**WHAT YOU WILL DO**: Please filter the entries for the word "SQUARE" and copy every line that has it.

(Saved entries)
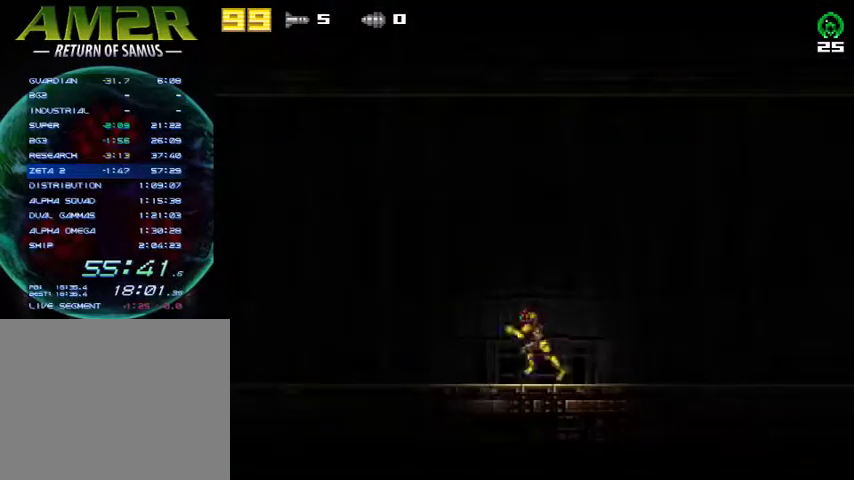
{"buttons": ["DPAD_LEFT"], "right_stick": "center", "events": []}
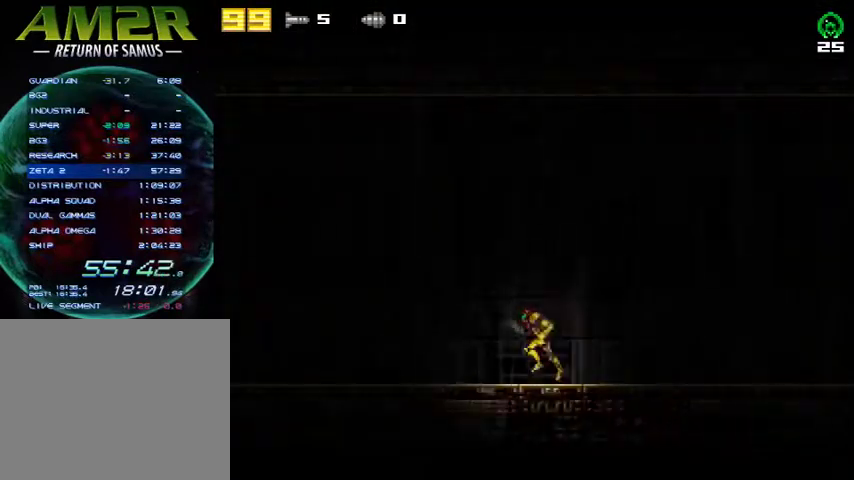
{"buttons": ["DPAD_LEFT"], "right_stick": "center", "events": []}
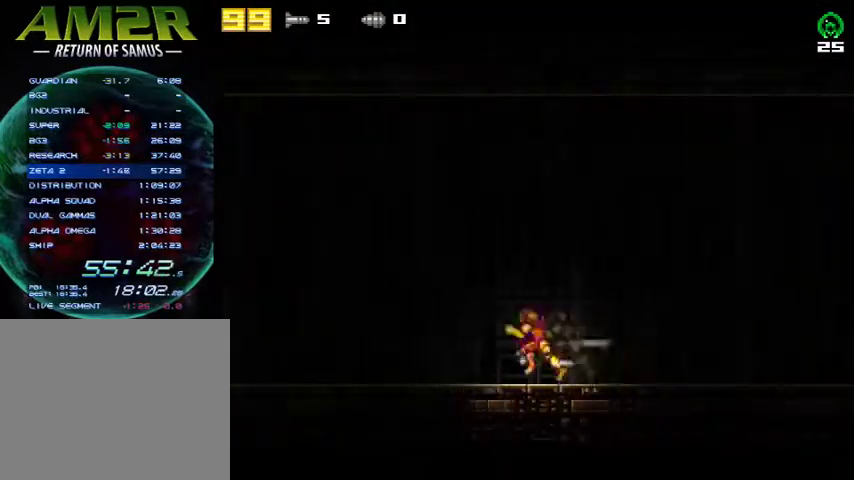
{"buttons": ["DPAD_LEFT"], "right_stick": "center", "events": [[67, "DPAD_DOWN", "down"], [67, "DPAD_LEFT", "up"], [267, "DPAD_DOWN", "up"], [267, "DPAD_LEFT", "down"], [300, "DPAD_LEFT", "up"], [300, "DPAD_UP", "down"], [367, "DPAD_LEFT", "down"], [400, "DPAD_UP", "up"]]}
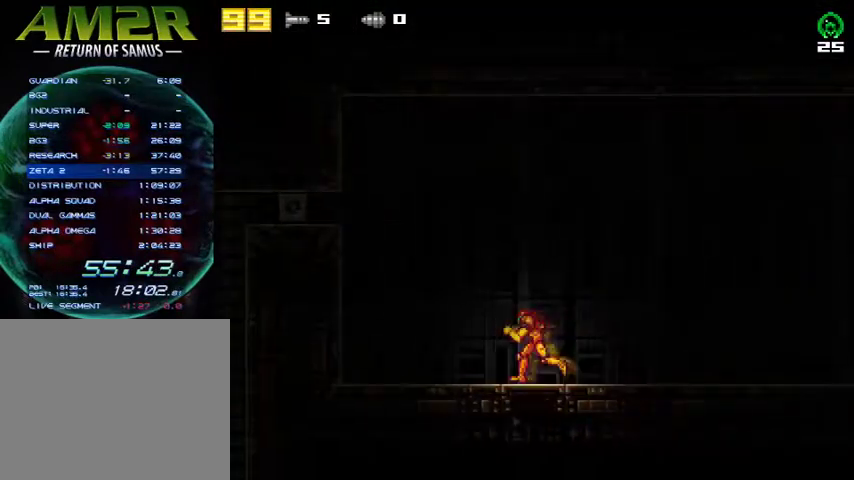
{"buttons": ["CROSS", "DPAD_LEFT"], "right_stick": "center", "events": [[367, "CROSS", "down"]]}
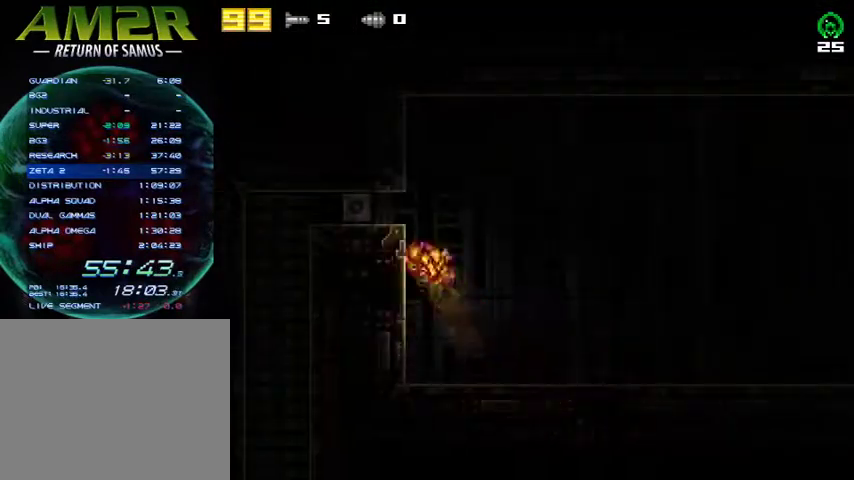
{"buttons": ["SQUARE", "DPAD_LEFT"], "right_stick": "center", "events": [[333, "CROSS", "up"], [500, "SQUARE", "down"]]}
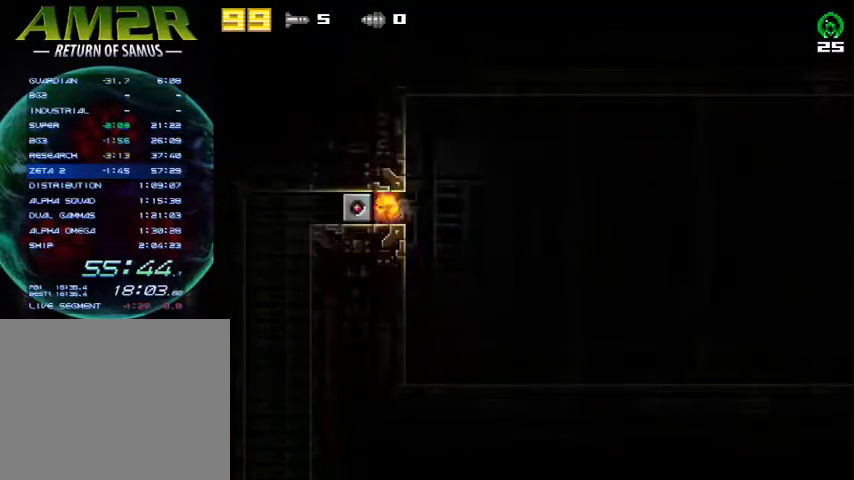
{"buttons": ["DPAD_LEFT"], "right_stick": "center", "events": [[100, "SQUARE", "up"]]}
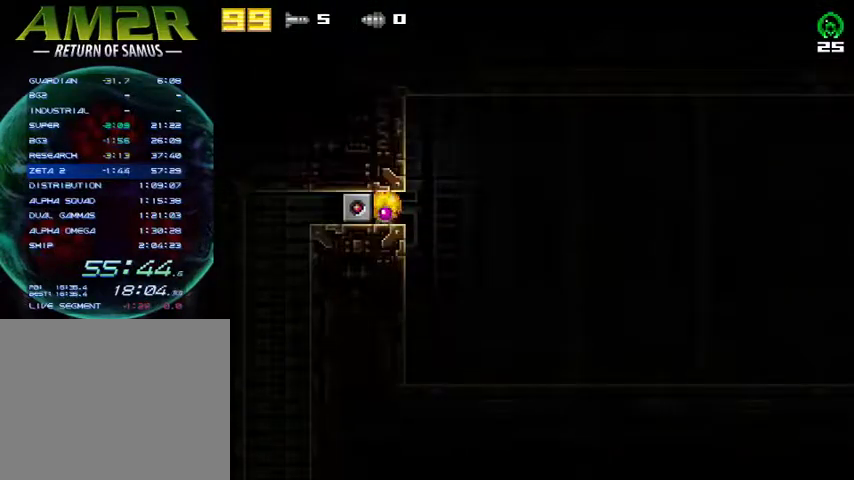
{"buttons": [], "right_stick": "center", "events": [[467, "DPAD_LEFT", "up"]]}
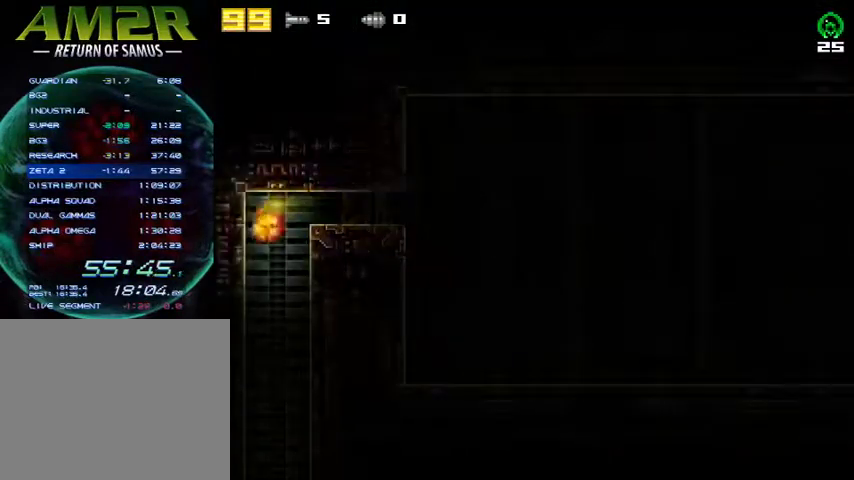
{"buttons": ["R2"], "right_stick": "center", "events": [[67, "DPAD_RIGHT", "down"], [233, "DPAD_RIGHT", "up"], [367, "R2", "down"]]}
==
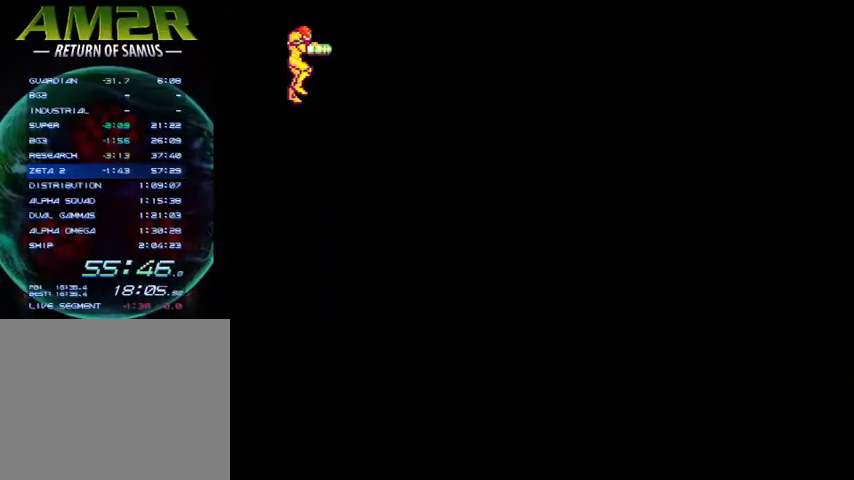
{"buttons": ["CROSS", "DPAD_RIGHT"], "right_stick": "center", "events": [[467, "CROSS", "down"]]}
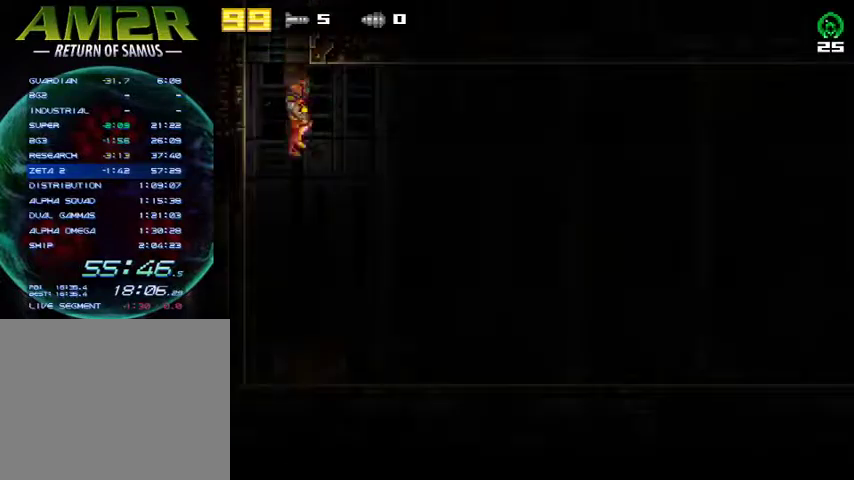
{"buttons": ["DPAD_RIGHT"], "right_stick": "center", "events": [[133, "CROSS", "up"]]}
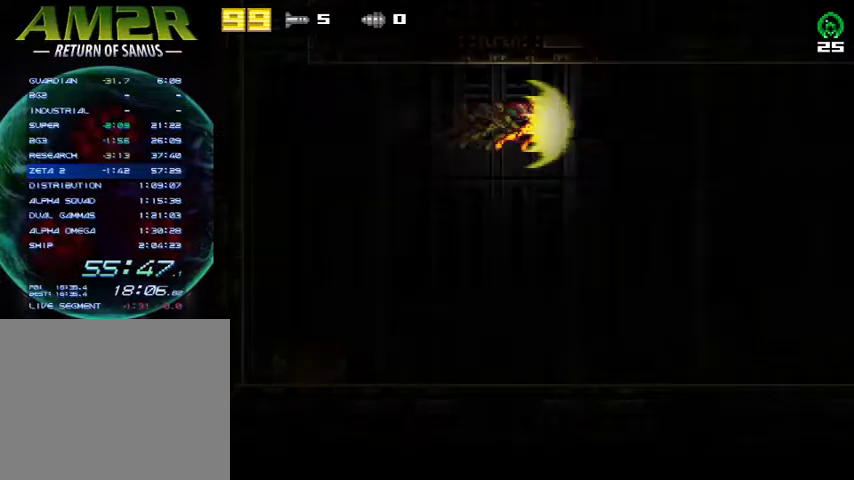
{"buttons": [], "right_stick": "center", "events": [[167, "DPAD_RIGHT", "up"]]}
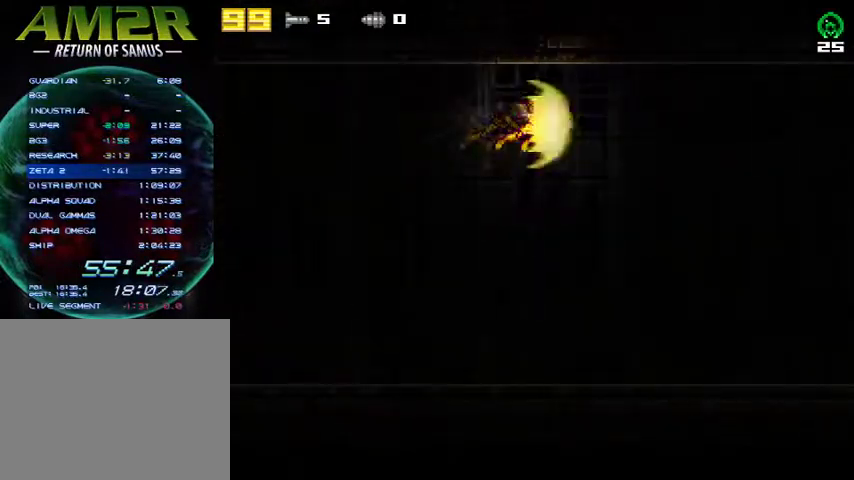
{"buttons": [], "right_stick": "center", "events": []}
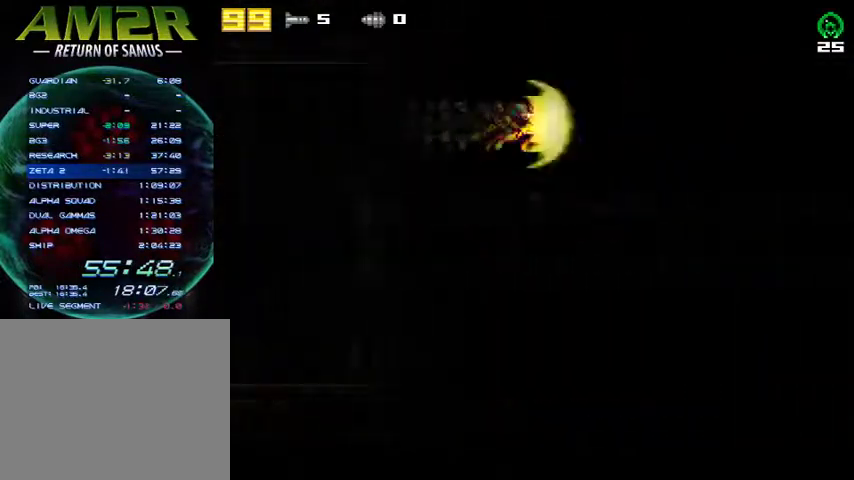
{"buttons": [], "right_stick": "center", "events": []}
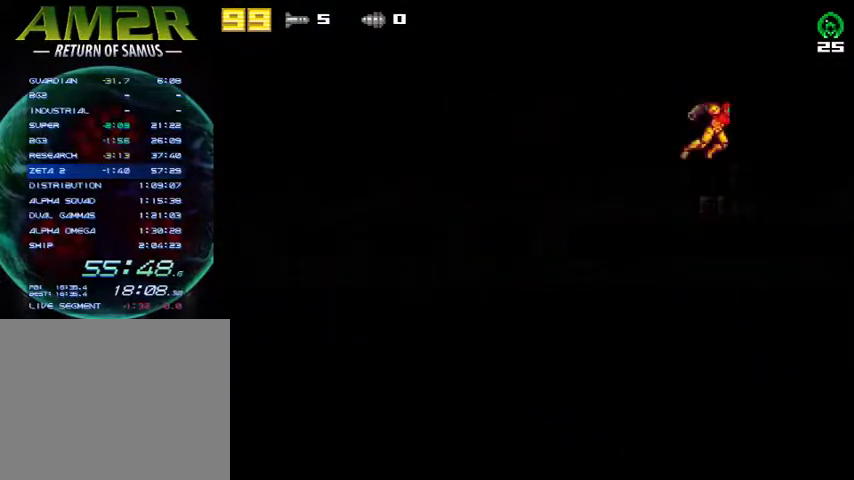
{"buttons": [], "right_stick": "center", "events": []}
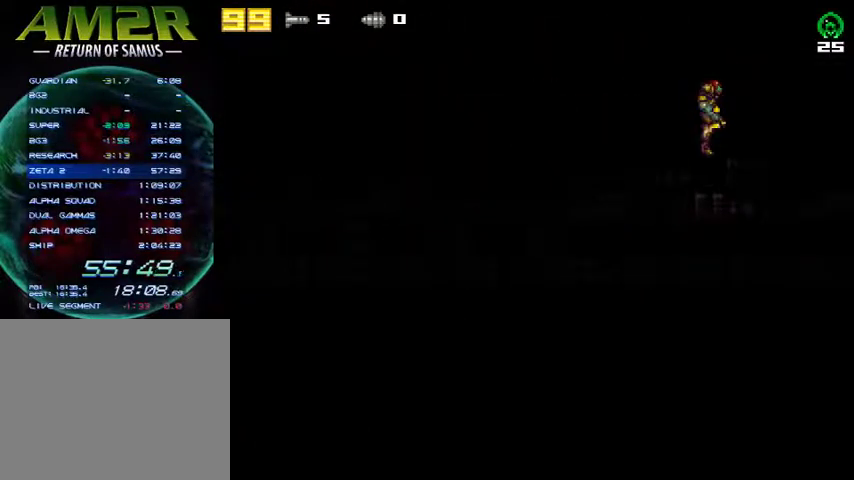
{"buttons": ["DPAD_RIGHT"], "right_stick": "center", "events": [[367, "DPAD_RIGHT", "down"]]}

**EXERCISE RESPONSE**:
{"buttons": ["SQUARE", "DPAD_LEFT"], "right_stick": "center", "events": [[333, "CROSS", "up"], [500, "SQUARE", "down"]]}
{"buttons": ["DPAD_LEFT"], "right_stick": "center", "events": [[100, "SQUARE", "up"]]}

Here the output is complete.